┌──

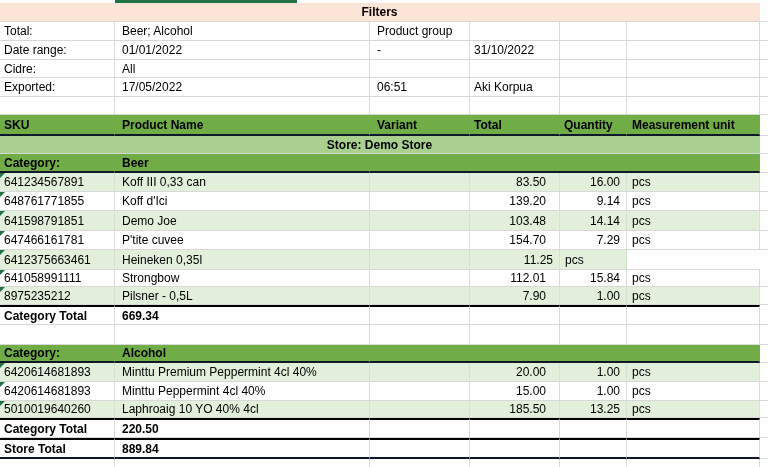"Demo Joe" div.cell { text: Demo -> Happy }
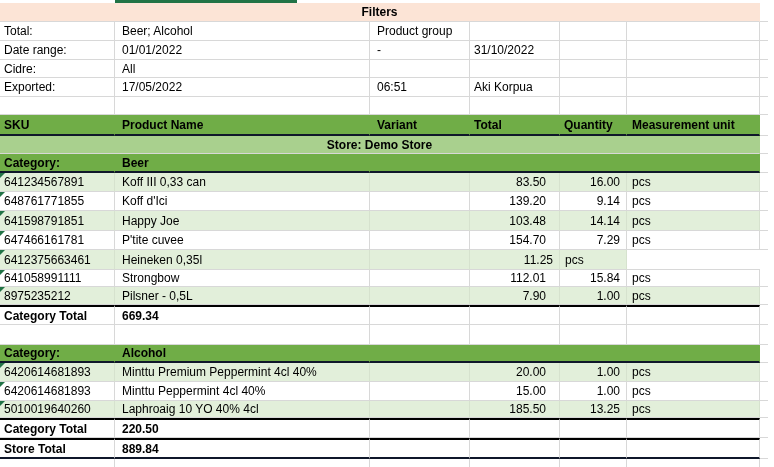"68.55" div.cell { html: none -> <div>68.55</div> }
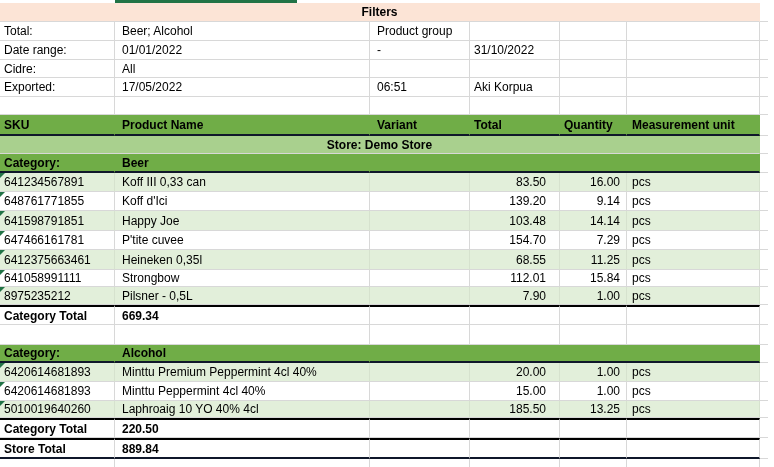"112.01" div.cell { text: 112.01 -> 194.43 }
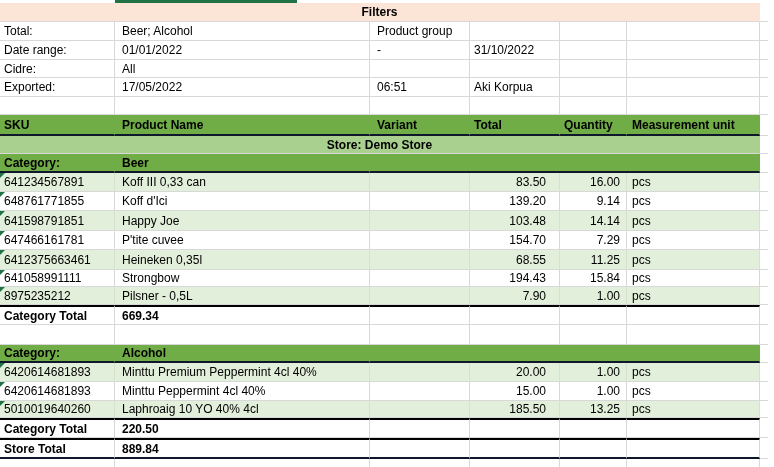"7.90" div.cell { html: <div>7.90</div> -> none }
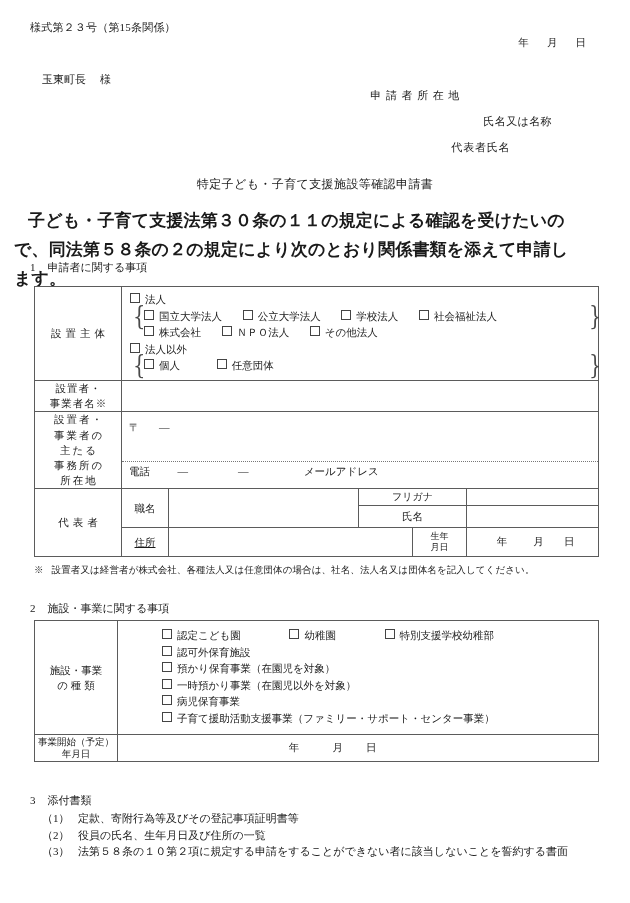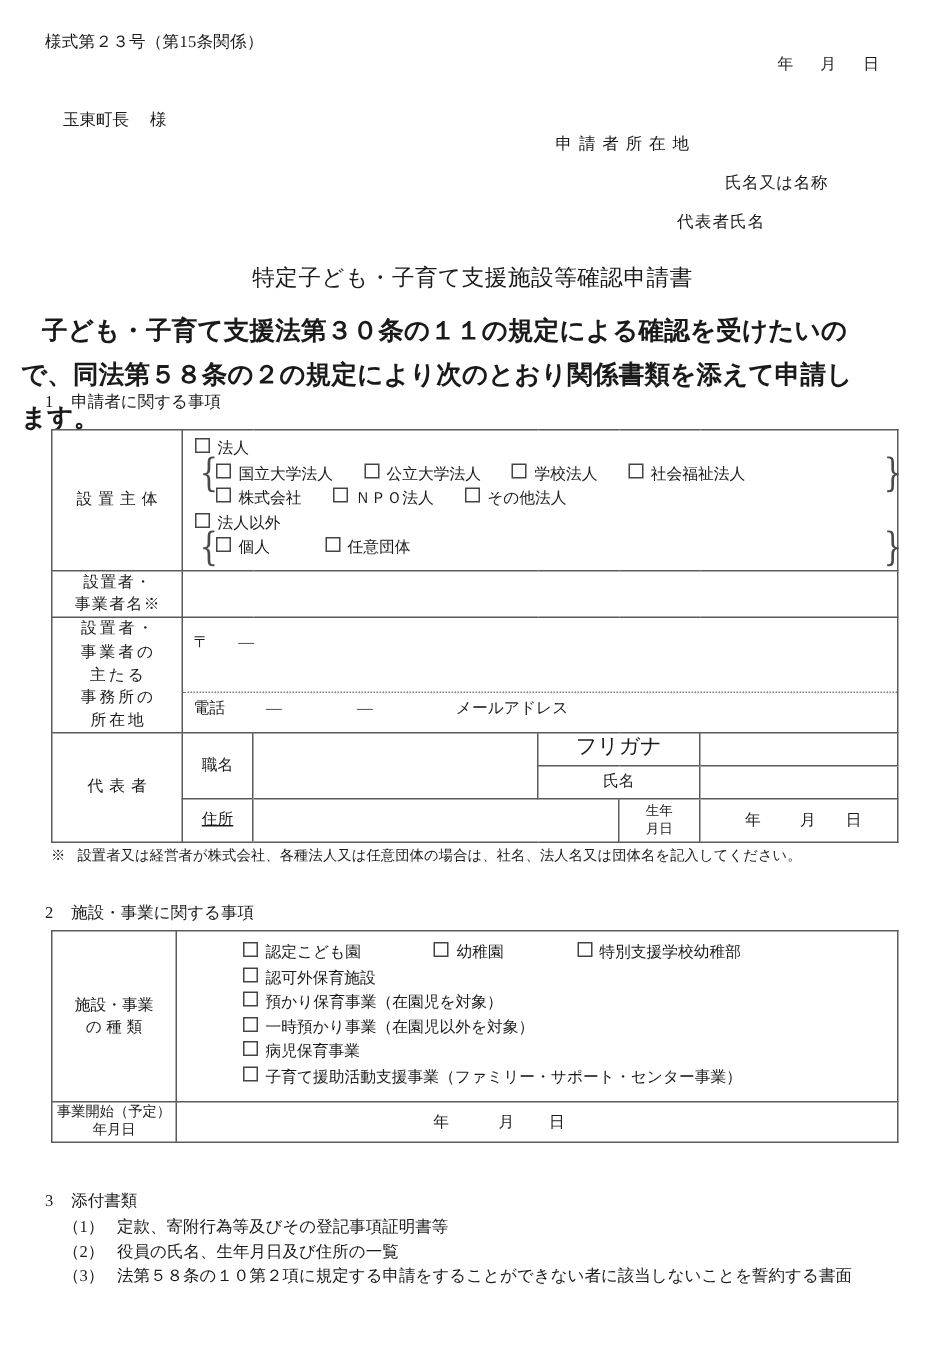"特定子ども・子育て支援施設等確認申請書" .doc-title { font-size: 15px -> 12px }
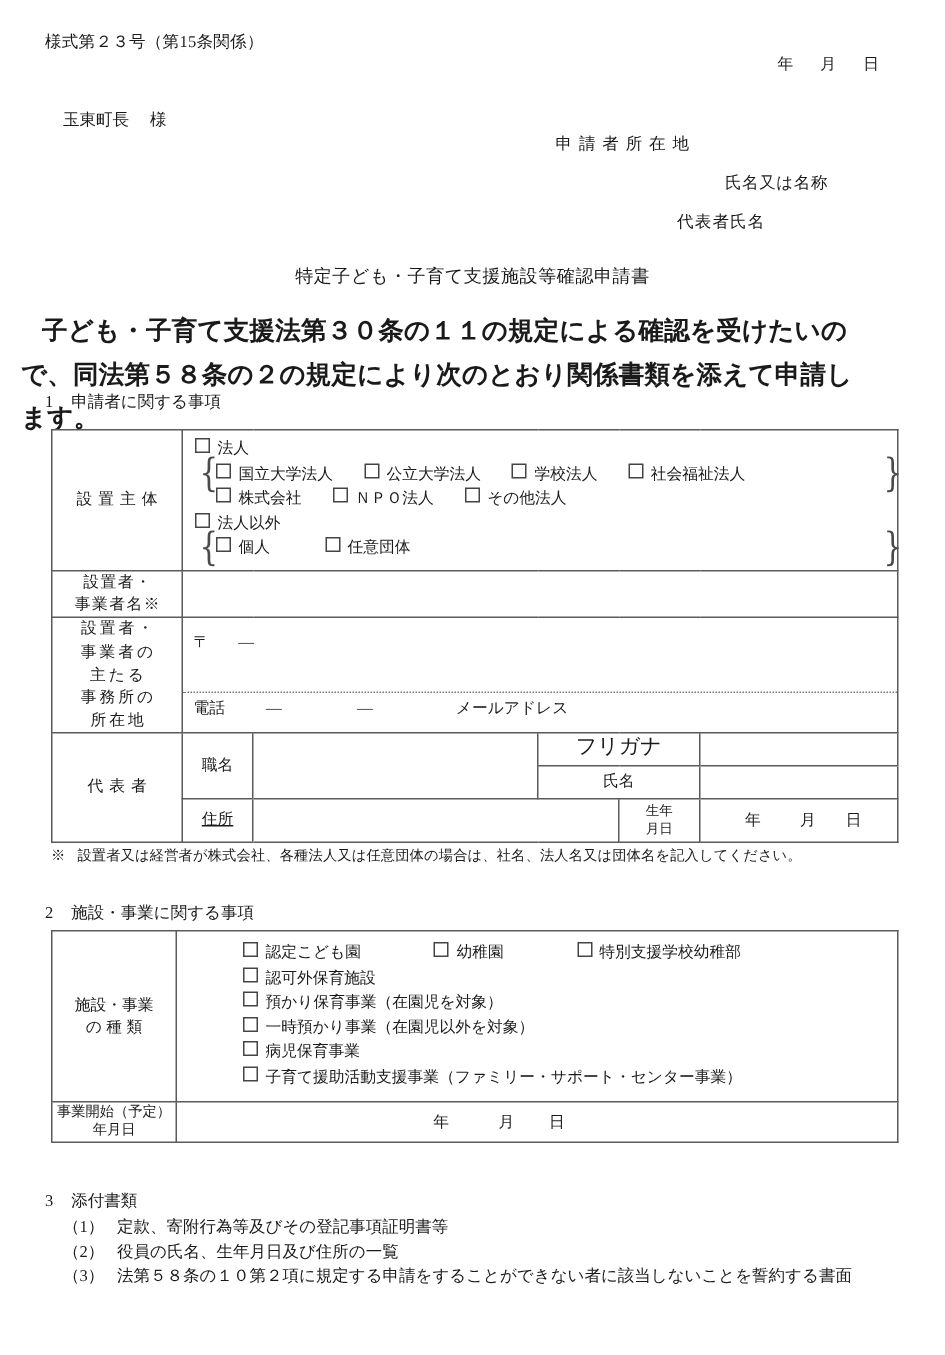"フリガナ" td.lbl { font-size: 14px -> 10px }
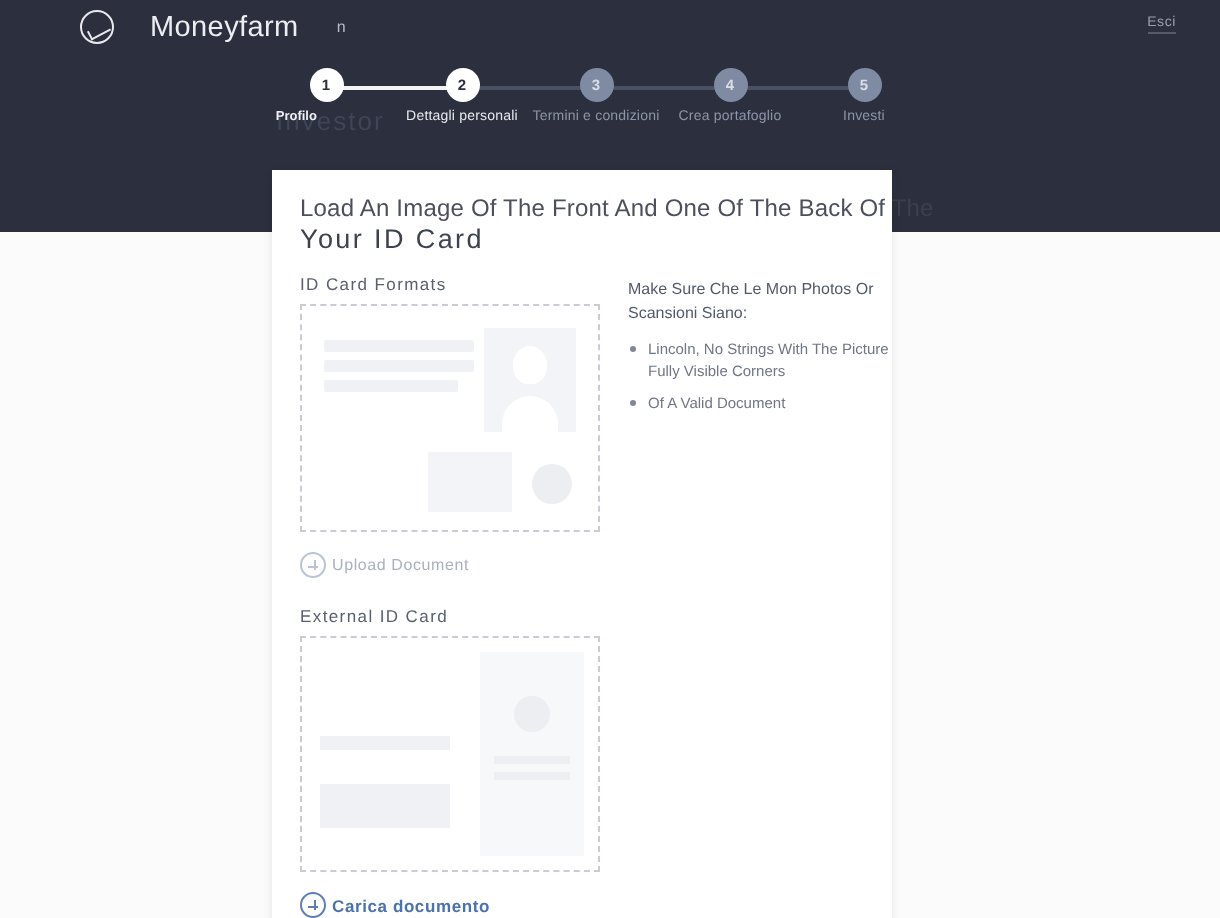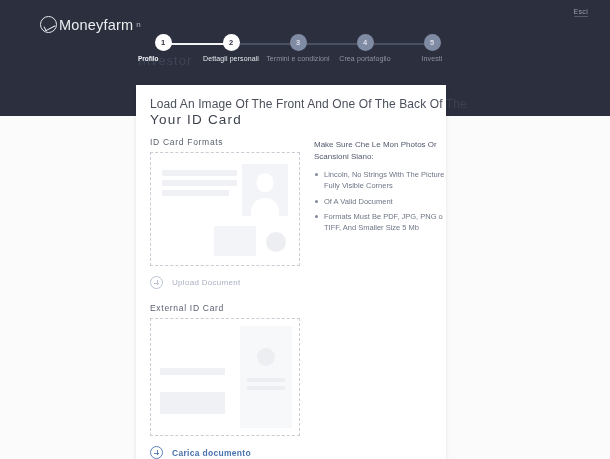"Moneyfarm" .brand { gap: 2px -> 18px; top: 16px -> 5px }
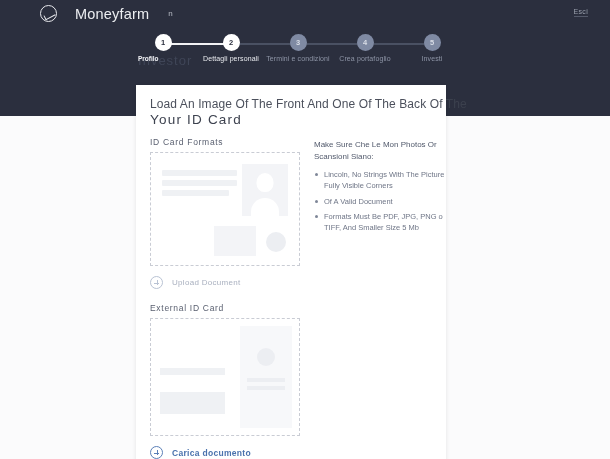"Formats Must Be PDF, JPG," li { html: <li>Formats Must Be PDF, JPG, PNG o TIFF, And Smaller Size 5 Mb</li> -> none }
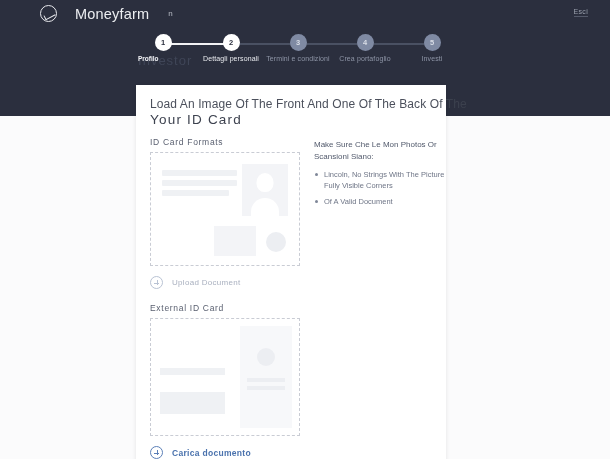"Upload Document" .upload-row { gap: 9px -> 3px }
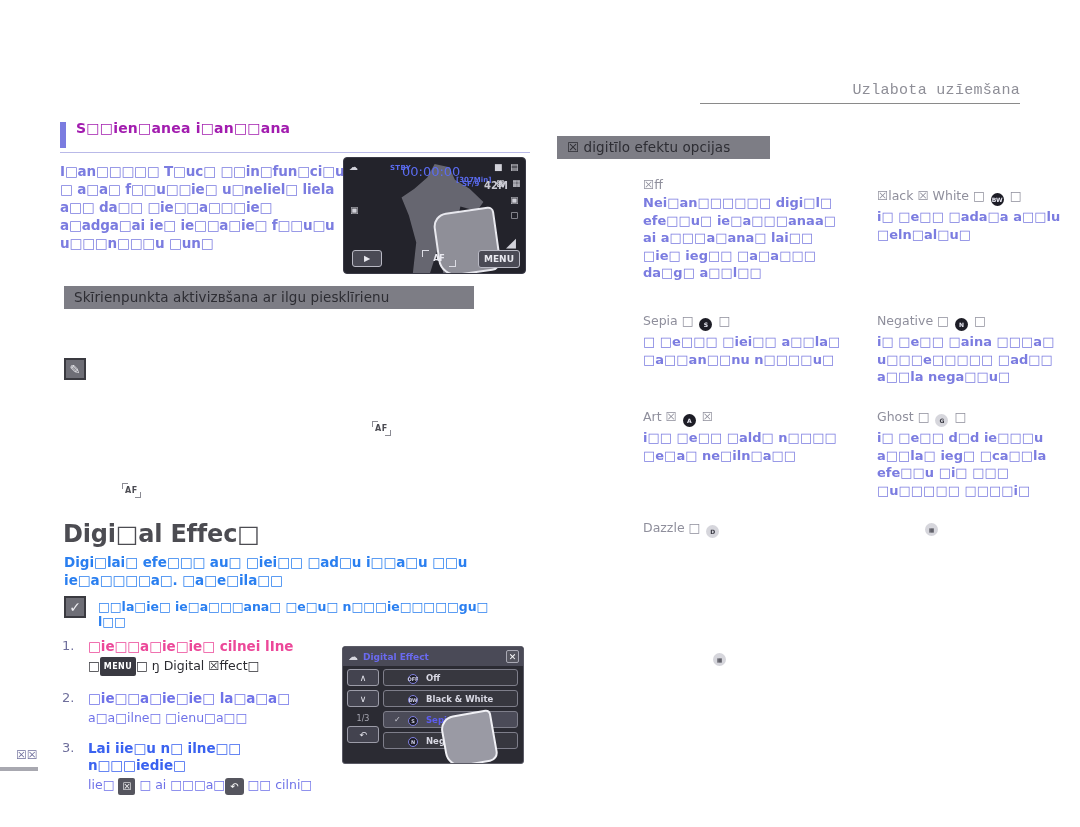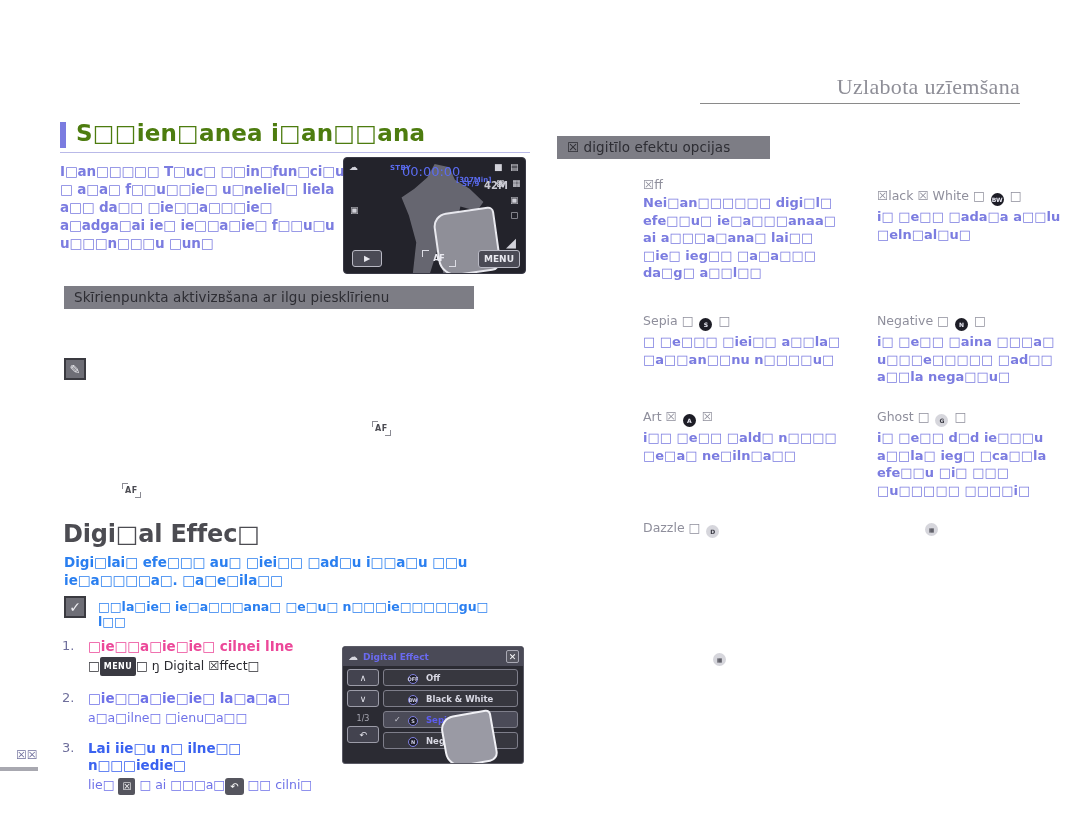"Uzlabota uzīemšana" .header-title { font-family: Liberation Serif, serif -> Liberation Mono, monospace; font-size: 22px -> 15px; top: 74px -> 82px }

└──

(Exercise description)
Skipping all images, output the listing exactly.

(Task result)
"Demo Joe" div.cell { text: Demo -> Happy }
"68.55" div.cell { html: none -> <div>68.55</div> }
"112.01" div.cell { text: 112.01 -> 194.43 }
"7.90" div.cell { html: <div>7.90</div> -> none }
"特定子ども・子育て支援施設等確認申請書" .doc-title { font-size: 15px -> 12px }
"フリガナ" td.lbl { font-size: 14px -> 10px }
"Moneyfarm" .brand { gap: 2px -> 18px; top: 16px -> 5px }
"Formats Must Be PDF, JPG," li { html: <li>Formats Must Be PDF, JPG, PNG o TIFF, And Smaller Size 5 Mb</li> -> none }
"Upload Document" .upload-row { gap: 9px -> 3px }
"Uzlabota uzīemšana" .header-title { font-family: Liberation Serif, serif -> Liberation Mono, monospace; font-size: 22px -> 15px; top: 74px -> 82px }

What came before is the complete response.